Giving Statements
Pushpay’s Giving Statements tool originally only allowed church admins to generate tax statements once a year. My design work for this feature focused on allowing church admins to generate statements for yearly, quarterly or custom timeframes.
While our UX research team handled user testing activities, I led the design work on our interaction model, prototyping and final UI designs.
Users problem
Pushpay's tax statement feature only allowed users to generate tax statements once a year, forcing users to maintain separate tools for quarterly or custom-date tax statements. This created duplicate work and data inconsistencies throughout the year when sending them to their church givers.
Design solution
To reduce the maintenance of multiple products and improve communication with more accurate financial data for church givers, we updated the existing feature to support quarterly and custom tax statement generation for churches to send out more frequently and accurately.
Userflow for Giving Statements
I led the direction for an improved userflow for Pushpay users. Originally the experience was 5 steps which I reduced down to cut down setup time to generate tax statements. Other significant changes to the new user-flow design I applied included:
Removed unneeded links that were pulling users out of the flow mid-task
Added a statement history view so admins could avoid re-generating statements they'd already sent
Introduced a new configuration page for admins to set their preferred send method — email, SMS or physical mail
Ideation and Prototyping
I facilitated a co-design session with my team to complete low fidelity sketches to increase the range of ideas to help design the prototype for testing. From here I took the strongest ideas and formed a new prototype in UX Pin for testing
From 5 rounds of testing, key trends we found included:
The majority of users wanted to preview and download statements before sending out to their givers so they could be assured of what is being sent out
Users wanted to be able to customize content for their emails so they could be more personable with their messaging
Loading spinners in the prototype gave no indication how long users have to wait until all statements are generated
"It’s definitely improved… Hands down this was much better, much easier to manage and think through. I remember hesitating quite a bit with the other” - Customer quote from user-testing
UX Pin prototype
Co-design sketches
Final UI Design
I utilised our design system to create a consistent visual experience across desktop and mobile. I also helped our development team coding the HTML and CSS/SVG tick animation to appear when statements have been sent successfully.
Mobile UI designs
Pushpay design system:
Compromises we made for our timeline
The biggest challenge I faced was working with a fixed deadline. As we had told our customers in advance that we would have this feature in the market by the beginning of quarter 3, we had to cut back on certain requirements to ensure we met our deadline.

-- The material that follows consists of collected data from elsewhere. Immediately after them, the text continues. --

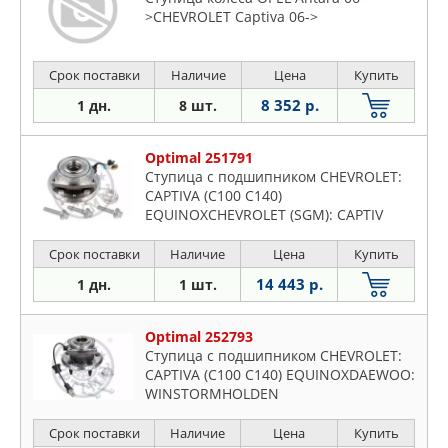
>CHEVROLET Captiva 06->
Срок поставки
Наличие
Цена
Купить
8 352 р.
1 дн.
8 шт.
Optimal 251791
Ступица с подшипником CHEVROLET:
CAPTIVA (C100 C140)
EQUINOXCHEVROLET (SGM): CAPTIV
Срок поставки
Наличие
Цена
Купить
14 443 р.
1 дн.
1 шт.
Optimal 252793
Ступица с подшипником CHEVROLET:
CAPTIVA (C100 C140) EQUINOXDAEWOO:
WINSTORMHOLDEN
Срок поставки
Наличие
Цена
Купить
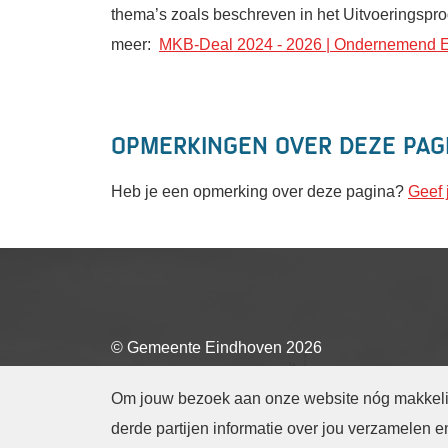
thema’s zoals beschreven in het Uitvoeringsp
meer:
MKB-Deal 2024 - 2026 | Ondernemend 
Opmerkingen over deze pag
Heb je een opmerking over deze pagina?
Geef 
© Gemeente Eindhoven
2026
Om jouw bezoek aan onze website nóg makkelijk
Cookies beheren
derde partijen informatie over jou verzamelen 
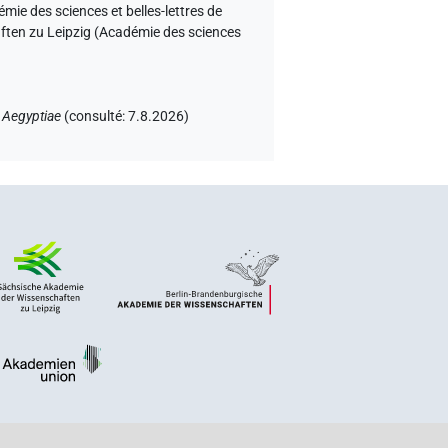
ie des sciences et belles-lettres de
aften zu Leipzig (Académie des sciences
 Aegyptiae
(
consulté
:
7.8.2026
)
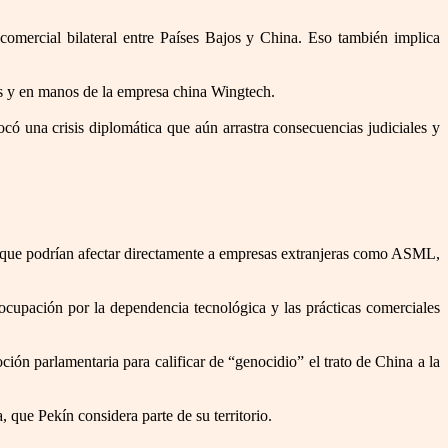
 comercial bilateral entre Países Bajos y China. Eso también implica
os y en manos de la empresa china Wingtech.
ó una crisis diplomática que aún arrastra consecuencias judiciales y
s que podrían afectar directamente a empresas extranjeras como ASML,
ocupación por la dependencia tecnológica y las prácticas comerciales
ión parlamentaria para calificar de “genocidio” el trato de China a la
 que Pekín considera parte de su territorio.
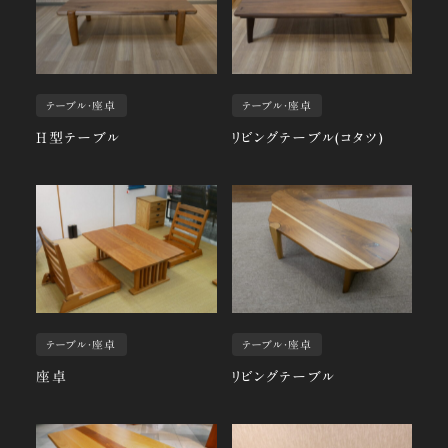
テーブル・座卓
テーブル・座卓
H型テーブル
リビングテーブル(コタツ)
テーブル・座卓
テーブル・座卓
座卓
リビングテーブル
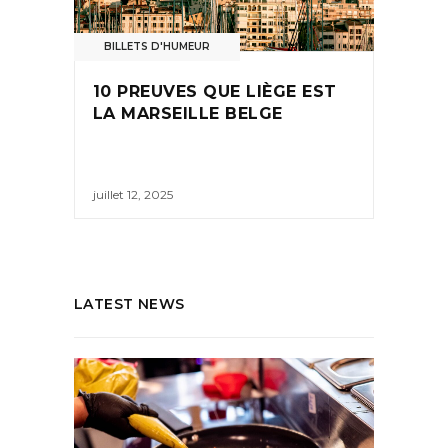
BILLETS D'HUMEUR
10 PREUVES QUE LIÈGE EST
LA MARSEILLE BELGE
juillet 12, 2025
LATEST NEWS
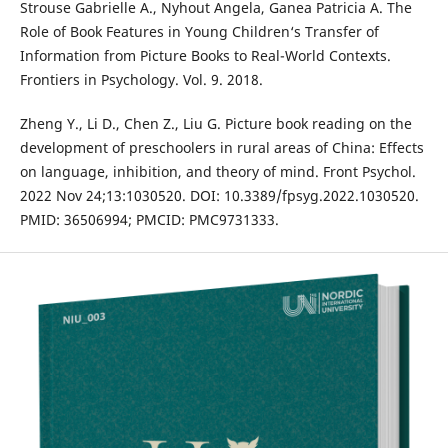
Strouse Gabrielle A., Nyhout Angela, Ganea Patricia A. The
Role of Book Features in Young Children‘s Transfer of
Information from Picture Books to Real-World Contexts.
Frontiers in Psychology. Vol. 9. 2018.
Zheng Y., Li D., Chen Z., Liu G. Picture book reading on the
development of preschoolers in rural areas of China: Effects
on language, inhibition, and theory of mind. Front Psychol.
2022 Nov 24;13:1030520. DOI: 10.3389/fpsyg.2022.1030520.
PMID: 36506994; PMCID: PMC9731333.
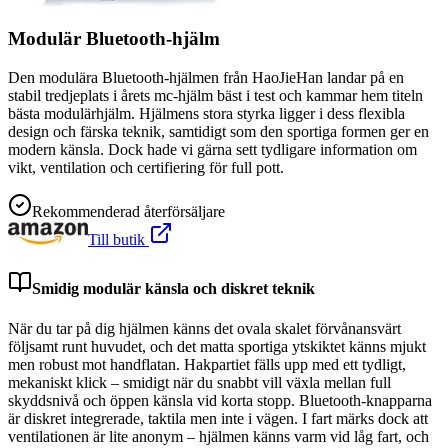
Modulär Bluetooth-hjälm
Den modulära Bluetooth-hjälmen från HaoJieHan landar på en
stabil tredjeplats i årets mc-hjälm bäst i test och kammar hem titeln
bästa modulärhjälm. Hjälmens stora styrka ligger i dess flexibla
design och färska teknik, samtidigt som den sportiga formen ger en
modern känsla. Dock hade vi gärna sett tydligare information om
vikt, ventilation och certifiering för full pott.
Rekommenderad återförsäljare
Till butik
Smidig modulär känsla och diskret teknik
När du tar på dig hjälmen känns det ovala skalet förvånansvärt
följsamt runt huvudet, och det matta sportiga ytskiktet känns mjukt
men robust mot handflatan. Hakpartiet fälls upp med ett tydligt,
mekaniskt klick – smidigt när du snabbt vill växla mellan full
skyddsnivå och öppen känsla vid korta stopp. Bluetooth-knapparna
är diskret integrerade, taktila men inte i vägen. I fart märks dock att
ventilationen är lite anonym – hjälmen känns varm vid låg fart, och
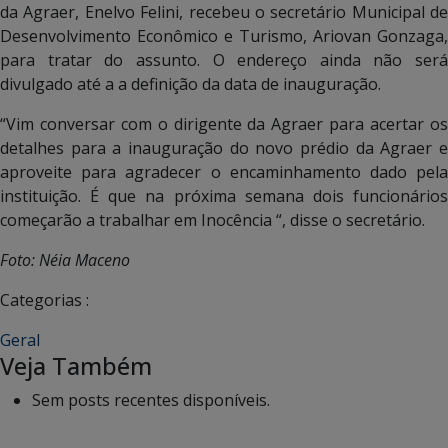
da Agraer, Enelvo Felini, recebeu o secretário Municipal de
Desenvolvimento Econômico e Turismo, Ariovan Gonzaga,
para tratar do assunto. O endereço ainda não será
divulgado até a a definição da data de inauguração.
“Vim conversar com o dirigente da Agraer para acertar os
detalhes para a inauguração do novo prédio da Agraer e
aproveite para agradecer o encaminhamento dado pela
instituição. É que na próxima semana dois funcionários
começarão a trabalhar em Inocência “, disse o secretário.
Foto: Néia Maceno
Categorias :
Geral
Veja Também
Sem posts recentes disponíveis.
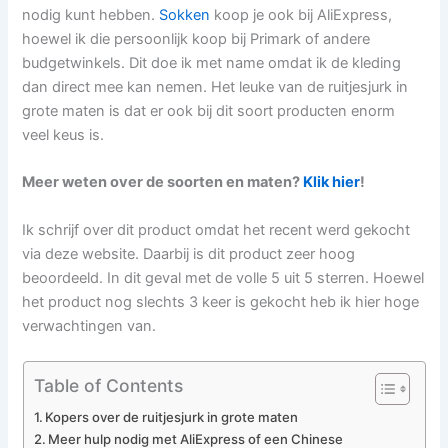
nodig kunt hebben.
Sokken
koop je ook bij AliExpress,
hoewel ik die persoonlijk koop bij Primark of andere
budgetwinkels. Dit doe ik met name omdat ik de kleding
dan direct mee kan nemen. Het leuke van de ruitjesjurk in
grote maten is dat er ook bij dit soort producten enorm
veel keus is.
Meer weten over de soorten en maten?
Klik hier
!
Ik schrijf over dit product omdat het recent werd gekocht
via deze website. Daarbij is dit product zeer hoog
beoordeeld. In dit geval met de volle 5 uit 5 sterren. Hoewel
het product nog slechts 3 keer is gekocht heb ik hier hoge
verwachtingen van.
Table of Contents
Kopers over de ruitjesjurk in grote maten
Meer hulp nodig met AliExpress of een Chinese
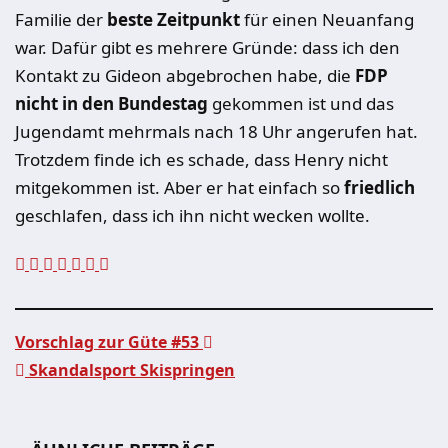
Familie der
beste Zeitpunkt
für einen Neuanfang
war. Dafür gibt es mehrere Gründe: dass ich den
Kontakt zu Gideon abgebrochen habe, die
FDP
nicht in den Bundestag
gekommen ist und das
Jugendamt mehrmals nach 18 Uhr angerufen hat.
Trotzdem finde ich es schade, dass Henry nicht
mitgekommen ist. Aber er hat einfach so
friedlich
geschlafen, dass ich ihn nicht wecken wollte.
Vorschlag zur Güte #53
Skandalsport Skispringen
Beitragsnavigation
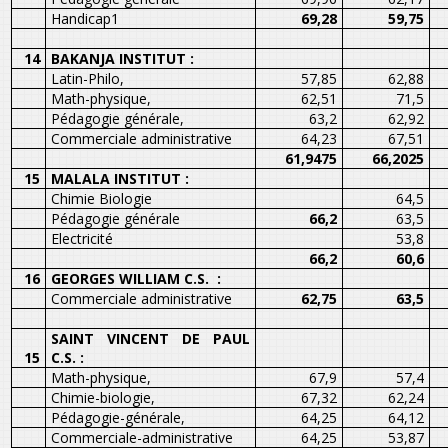
Handicap1
69,28
59,75
14
BAKANJA INSTITUT :
Latin-Philo,
57,85
62,88
Math-physique,
62,51
71,5
Pédagogie générale,
63,2
62,92
Commerciale administrative
64,23
67,51
61,9475
66,2025
15
MALALA INSTITUT :
Chimie Biologie
64,5
Pédagogie générale
66,2
63,5
Electricité
53,8
66,2
60,6
16
GEORGES WILLIAM C.S. :
Commerciale administrative
62,75
63,5
SAINT VINCENT DE PAUL
15
C.S. :
Math-physique,
67,9
57,4
Chimie-biologie,
67,32
62,24
Pédagogie-générale,
64,25
64,12
Commerciale-administrative
64,25
53,87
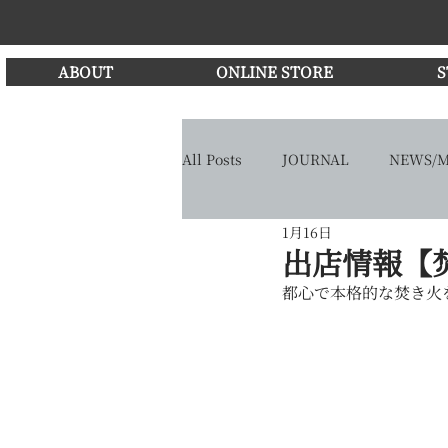
ABOUT
ONLINE STORE
S
All Posts
JOURNAL
NEWS/M
1月16日
出店情報【
都心で本格的な焚き火を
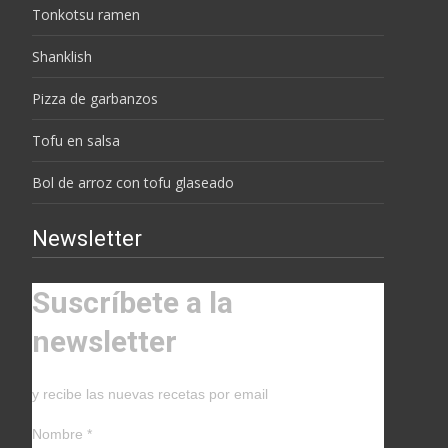
Tonkotsu ramen
Shanklish
Pizza de garbanzos
Tofu en salsa
Bol de arroz con tofu glaseado
Newsletter
Suscríbete a la
newsletter
y recibe las nuevas recetas por email
Nombre
*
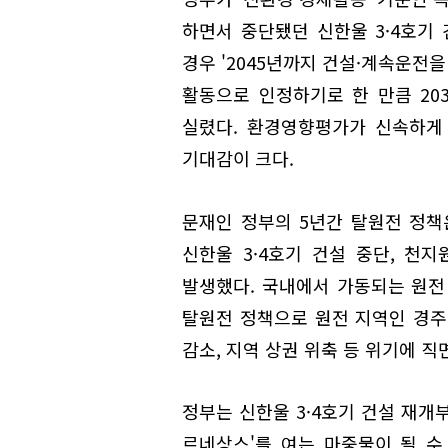
하면서 중단됐던 신한울 3·4호기
경우 '2045년까지 건설·계속운전
활동으로 인정하기로 한 만큼 203
실렸다. 환경영향평가가 신속하게 
기대감이 크다.
문재인 정부의 5년간 탈원전 정책
신한울 3·4호기 건설 중단, 천지
발생했다. 국내에서 가동되는 원전 
탈원전 정책으로 원전 지역인 경주,
감소, 지역 상권 위축 등 위기에 직
정부는 신한울 3·4호기 건설 재개부
르네상스'를 여는 마중물이 될 수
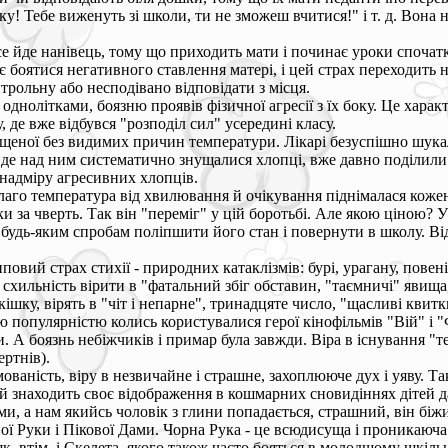
ку! Тебе виженуть зі школи, ти не зможеш вчитися!" і т. д. Вона н
е йде нанівець, тому що приходить мати і починає уроки спочатк
є боятися негативного ставлення матері, і цей страх переходить 
рольну або несподівано відповідати з місця.
днолітками, боязню проявів фізичної агресії з їх боку. Це харак
, де вже відбувся "розподіл сил" усередині класу.
ищеної без видимих причин температури. Лікарі безуспішно шукал
де над ним систематично знущалися хлопці, вже давно поділили 
надміру агресивних хлопців.
аго температура від хвилювання й очікування піднімалася кожен 
ки за чверть. Так він "переміг" у цій боротьбі. Але якою ціною?
 будь-яким спробам поліпшити його стан і повернути в школу. Ві
овий страх стихії - природних катаклізмів: бурі, урагану, повен
- схильність вірити в "фатальний збіг обставин, "таємничі" явища
ішку, вірять в "чіт і непарне", тринадцяте число, "щасливі квитк
ою популярністю колись користувалися герої кінофільмів "Вій" і 
и. А боязнь небіжчиків і примар була завжди. Віра в існування "
ертнів).
ваність, віру в незвичайне і страшне, захоплююче дух і уяву. Так
 знаходить своє відображення в кошмарних сновидіннях дітей дан
ми, а нам якийсь чоловік з глини попадається, страшний, він біжи
 Руки і Пікової Дами. Чорна Рука - це всюдисуща і проникаюча
як, втім, і Скелета, якого також часто бояться в молодшому шкіль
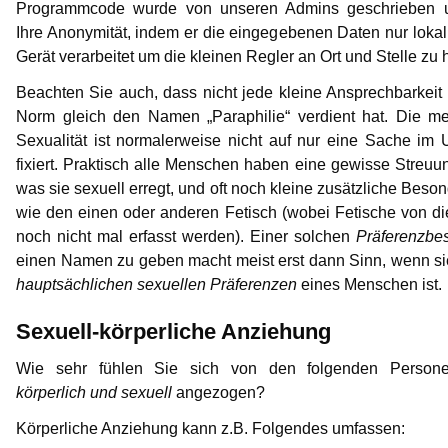
Programmcode wurde von unseren Admins geschrieben 
Ihre Anonymität, indem er die eingegebenen Daten nur lokal
Gerät verarbeitet um die kleinen Regler an Ort und Stelle zu 
Beachten Sie auch, dass nicht jede kleine Ansprechbarkeit
Norm gleich den Namen „Paraphilie“ verdient hat. Die me
Sexualität ist normalerweise nicht auf nur eine Sache im
fixiert. Praktisch alle Menschen haben eine gewisse Streuu
was sie sexuell erregt, und oft noch kleine zusätzliche Beson
wie den einen oder anderen Fetisch (wobei Fetische von d
noch nicht mal erfasst werden). Einer solchen
Präferenzbe
einen Namen zu geben macht meist erst dann Sinn, wenn s
hauptsächlichen sexuellen Präferenzen
eines Menschen ist.
Sexuell-körperliche Anziehung
Wie sehr fühlen Sie sich von den folgenden Person
körperlich und sexuell
angezogen?
Körperliche Anziehung kann z.B. Folgendes umfassen:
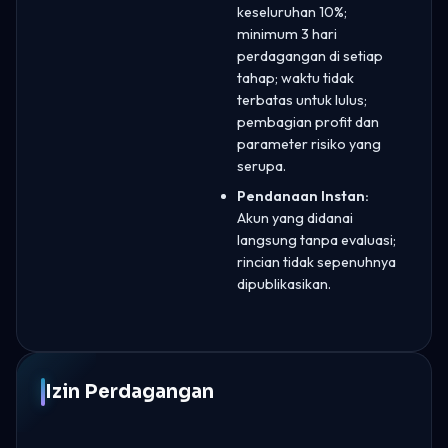
keseluruhan 10%;
minimum 3 hari
perdagangan di setiap
tahap; waktu tidak
terbatas untuk lulus;
pembagian profit dan
parameter risiko yang
serupa.
Pendanaan Instan:
Akun yang didanai
langsung tanpa evaluasi;
rincian tidak sepenuhnya
dipublikasikan.
Izin Perdagangan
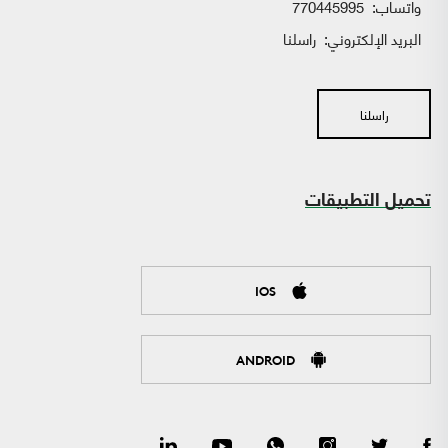
واتساب:
770445995
البريد الإلكتروني:
راسلنا
راسلنا
تحميل التطبيقات
IOS
ANDROID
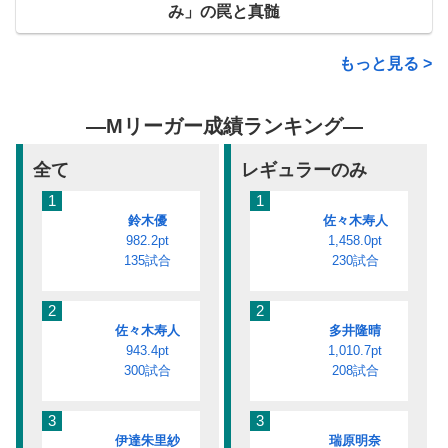
み」の罠と真髄
もっと見る >
―Mリーガー成績ランキング―
全て
レギュラーのみ
1
1
鈴木優
佐々木寿人
982.2pt
1,458.0pt
135試合
230試合
2
2
佐々木寿人
多井隆晴
943.4pt
1,010.7pt
300試合
208試合
3
3
伊達朱里紗
瑞原明奈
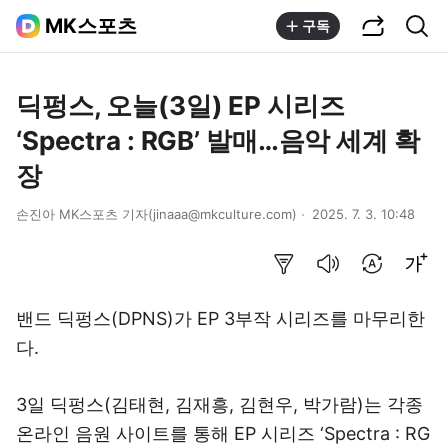
공유하기
통합검색
MK스포츠
구독
딕펑스, 오늘(3일) EP 시리즈
‘Spectra : RGB’ 발매…음악 세계 확
장
손진아 MK스포츠 기자(jinaaa@mkculture.com)
2025. 7. 3. 10:48
요약보기
음성으로 듣기
번역 설정
글씨크기 조절하기
밴드 딕펑스(DPNS)가 EP 3부작 시리즈를 마무리한
다.
3일 딕펑스(김태현, 김재흥, 김현우, 박가람)는 각종
온라인 음원 사이트를 통해 EP 시리즈 ‘Spectra : RG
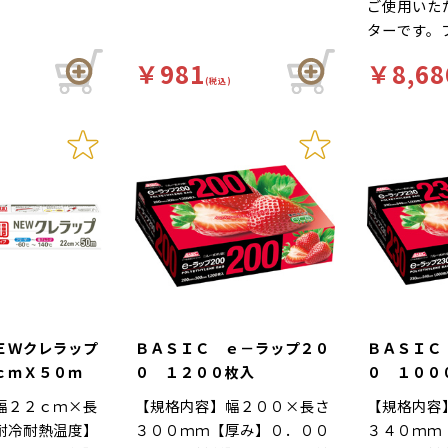
ご使用いた
ターです。
300mm
￥981
￥8,68
水周りに強
(税込)
手。
ＥＷクレラップ
ＢＡＳＩＣ ｅ－ラップ２０
ＢＡＳＩＣ
ｃｍＸ５０ｍ
０ １２００枚入
０ １００
幅２２ｃｍ×長
【規格内容】幅２００×長さ
【規格内容
耐冷耐熱温度】
３００ｍｍ【厚み】０．００
３４０ｍｍ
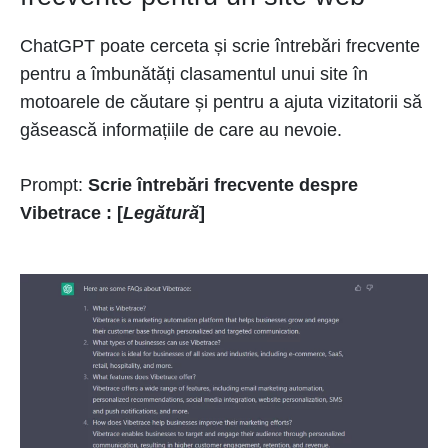
ChatGPT poate cerceta și scrie întrebări frecvente
pentru a îmbunătăți clasamentul unui site în
motoarele de căutare și pentru a ajuta vizitatorii să
găsească informațiile de care au nevoie.
Prompt:
Scrie întrebări frecvente despre
Vibetrace : [
Legătură
]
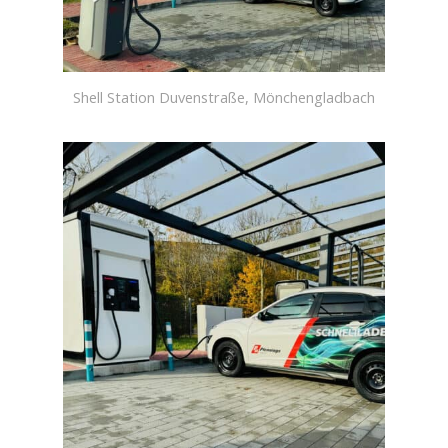
Shell Station Duvenstraße, Mönchengladbach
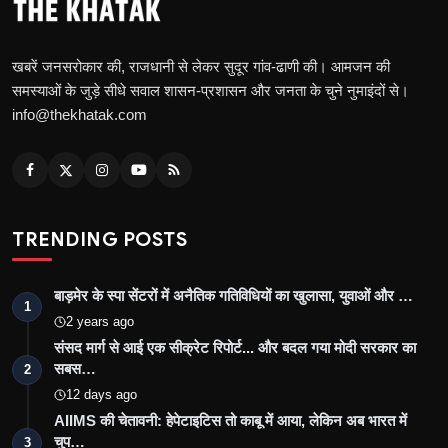
खबरें जनसरोकार की, राजधानी से लेकर सुदूर गांव-ढाणी की। आमजन की
समस्याओं के जुड़े सीधे सवाल शासन-प्रशासन और जनता के चुने नुमाइंदों से।
info@thekhatak.com
TRENDING POSTS
बाड़मेर के स्पा सेंटरों में अनैतिक गतिविधियों का खुलासा, युवाओं और …
1
2 years ago
संसद मार्ग से आई एक सीक्रेट रिपोर्ट... और बदल गया मोदी सरकार का
सबस…
2
12 days ago
AIIMS की चेतावनी: हेपेटाइटिस तो काबू में आया, लेकिन अब भारत में
चुप…
3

I collaborated with key stakeholders to make sure we were aligned on what we needed to cut back on to reduce scope. Compromises we made included:
Pausing on adding other communication methods for church givers to know they’ve received their tax statement - We decided to launch first with our most common method of emailing
Cutting out timeline and auto fill improvements for the launch and adding these in as fast follows after the launch
Delivering mobile UI layout updates gradually as most of our users would do this task on desktop according to internal analytics
Outcome
The feature was successfully launched live and on time to Pushpay’s customers.
Over 150,000 tax statements have been successfully generated with multiple Pushpay users providing positive feedback how the re-design helped save time using multiple tools and improved their outreach to church givers.